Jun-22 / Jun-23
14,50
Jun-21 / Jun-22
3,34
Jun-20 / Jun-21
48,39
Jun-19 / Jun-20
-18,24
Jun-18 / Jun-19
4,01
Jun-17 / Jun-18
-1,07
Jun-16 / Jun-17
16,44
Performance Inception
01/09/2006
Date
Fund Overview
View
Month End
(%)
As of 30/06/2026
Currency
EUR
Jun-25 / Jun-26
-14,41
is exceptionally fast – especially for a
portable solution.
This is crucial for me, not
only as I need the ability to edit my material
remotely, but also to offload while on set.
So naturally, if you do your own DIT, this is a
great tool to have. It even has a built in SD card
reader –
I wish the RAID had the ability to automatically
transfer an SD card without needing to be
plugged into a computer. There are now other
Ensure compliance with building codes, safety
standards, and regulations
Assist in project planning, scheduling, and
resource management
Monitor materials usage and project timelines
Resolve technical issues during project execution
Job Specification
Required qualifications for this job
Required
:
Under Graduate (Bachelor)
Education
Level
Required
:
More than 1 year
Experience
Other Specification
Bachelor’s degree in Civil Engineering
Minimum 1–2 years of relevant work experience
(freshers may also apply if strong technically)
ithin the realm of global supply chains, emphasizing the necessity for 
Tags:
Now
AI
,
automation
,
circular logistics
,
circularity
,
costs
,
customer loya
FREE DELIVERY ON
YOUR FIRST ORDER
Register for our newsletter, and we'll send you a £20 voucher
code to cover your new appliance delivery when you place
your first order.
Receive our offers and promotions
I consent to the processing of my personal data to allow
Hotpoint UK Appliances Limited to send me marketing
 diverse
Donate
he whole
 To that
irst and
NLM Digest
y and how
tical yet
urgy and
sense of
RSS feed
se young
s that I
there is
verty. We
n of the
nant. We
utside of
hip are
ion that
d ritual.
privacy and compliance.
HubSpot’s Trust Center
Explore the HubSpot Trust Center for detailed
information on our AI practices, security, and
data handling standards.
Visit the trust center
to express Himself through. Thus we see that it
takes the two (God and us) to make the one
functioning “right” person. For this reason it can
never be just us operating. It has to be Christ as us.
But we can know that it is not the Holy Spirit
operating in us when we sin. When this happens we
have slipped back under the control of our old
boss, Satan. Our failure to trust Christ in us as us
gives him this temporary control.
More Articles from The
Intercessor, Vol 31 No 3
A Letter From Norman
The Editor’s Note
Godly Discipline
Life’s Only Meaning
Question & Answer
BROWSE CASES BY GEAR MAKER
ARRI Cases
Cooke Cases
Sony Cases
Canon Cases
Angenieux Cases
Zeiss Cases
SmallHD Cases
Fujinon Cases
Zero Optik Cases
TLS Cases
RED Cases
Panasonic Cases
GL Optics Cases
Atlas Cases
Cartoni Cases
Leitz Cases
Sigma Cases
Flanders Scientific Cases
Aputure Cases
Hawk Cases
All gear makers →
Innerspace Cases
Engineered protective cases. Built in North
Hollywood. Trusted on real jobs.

[Problem to solve]:
Transcribe all the rows above line for line, keeping each line's characters, spacing, and order unchanged.

[Output of the exercise]:
Jun-22 / Jun-23
14,50
Jun-21 / Jun-22
3,34
Jun-20 / Jun-21
48,39
Jun-19 / Jun-20
-18,24
Jun-18 / Jun-19
4,01
Jun-17 / Jun-18
-1,07
Jun-16 / Jun-17
16,44
Performance Inception
01/09/2006
Date
Fund Overview
View
Month End
(%)
As of 30/06/2026
Currency
EUR
Jun-25 / Jun-26
-14,41
is exceptionally fast – especially for a
portable solution.
This is crucial for me, not
only as I need the ability to edit my material
remotely, but also to offload while on set.
So naturally, if you do your own DIT, this is a
great tool to have. It even has a built in SD card
reader –
I wish the RAID had the ability to automatically
transfer an SD card without needing to be
plugged into a computer. There are now other
Ensure compliance with building codes, safety
standards, and regulations
Assist in project planning, scheduling, and
resource management
Monitor materials usage and project timelines
Resolve technical issues during project execution
Job Specification
Required qualifications for this job
Required
:
Under Graduate (Bachelor)
Education
Level
Required
:
More than 1 year
Experience
Other Specification
Bachelor’s degree in Civil Engineering
Minimum 1–2 years of relevant work experience
(freshers may also apply if strong technically)
ithin the realm of global supply chains, emphasizing the necessity for 
Tags:
Now
AI
,
automation
,
circular logistics
,
circularity
,
costs
,
customer loya
FREE DELIVERY ON
YOUR FIRST ORDER
Register for our newsletter, and we'll send you a £20 voucher
code to cover your new appliance delivery when you place
your first order.
Receive our offers and promotions
I consent to the processing of my personal data to allow
Hotpoint UK Appliances Limited to send me marketing
 diverse
Donate
he whole
 To that
irst and
NLM Digest
y and how
tical yet
urgy and
sense of
RSS feed
se young
s that I
there is
verty. We
n of the
nant. We
utside of
hip are
ion that
d ritual.
privacy and compliance.
HubSpot’s Trust Center
Explore the HubSpot Trust Center for detailed
information on our AI practices, security, and
data handling standards.
Visit the trust center
to express Himself through. Thus we see that it
takes the two (God and us) to make the one
functioning “right” person. For this reason it can
never be just us operating. It has to be Christ as us.
But we can know that it is not the Holy Spirit
operating in us when we sin. When this happens we
have slipped back under the control of our old
boss, Satan. Our failure to trust Christ in us as us
gives him this temporary control.
More Articles from The
Intercessor, Vol 31 No 3
A Letter From Norman
The Editor’s Note
Godly Discipline
Life’s Only Meaning
Question & Answer
BROWSE CASES BY GEAR MAKER
ARRI Cases
Cooke Cases
Sony Cases
Canon Cases
Angenieux Cases
Zeiss Cases
SmallHD Cases
Fujinon Cases
Zero Optik Cases
TLS Cases
RED Cases
Panasonic Cases
GL Optics Cases
Atlas Cases
Cartoni Cases
Leitz Cases
Sigma Cases
Flanders Scientific Cases
Aputure Cases
Hawk Cases
All gear makers →
Innerspace Cases
Engineered protective cases. Built in North
Hollywood. Trusted on real jobs.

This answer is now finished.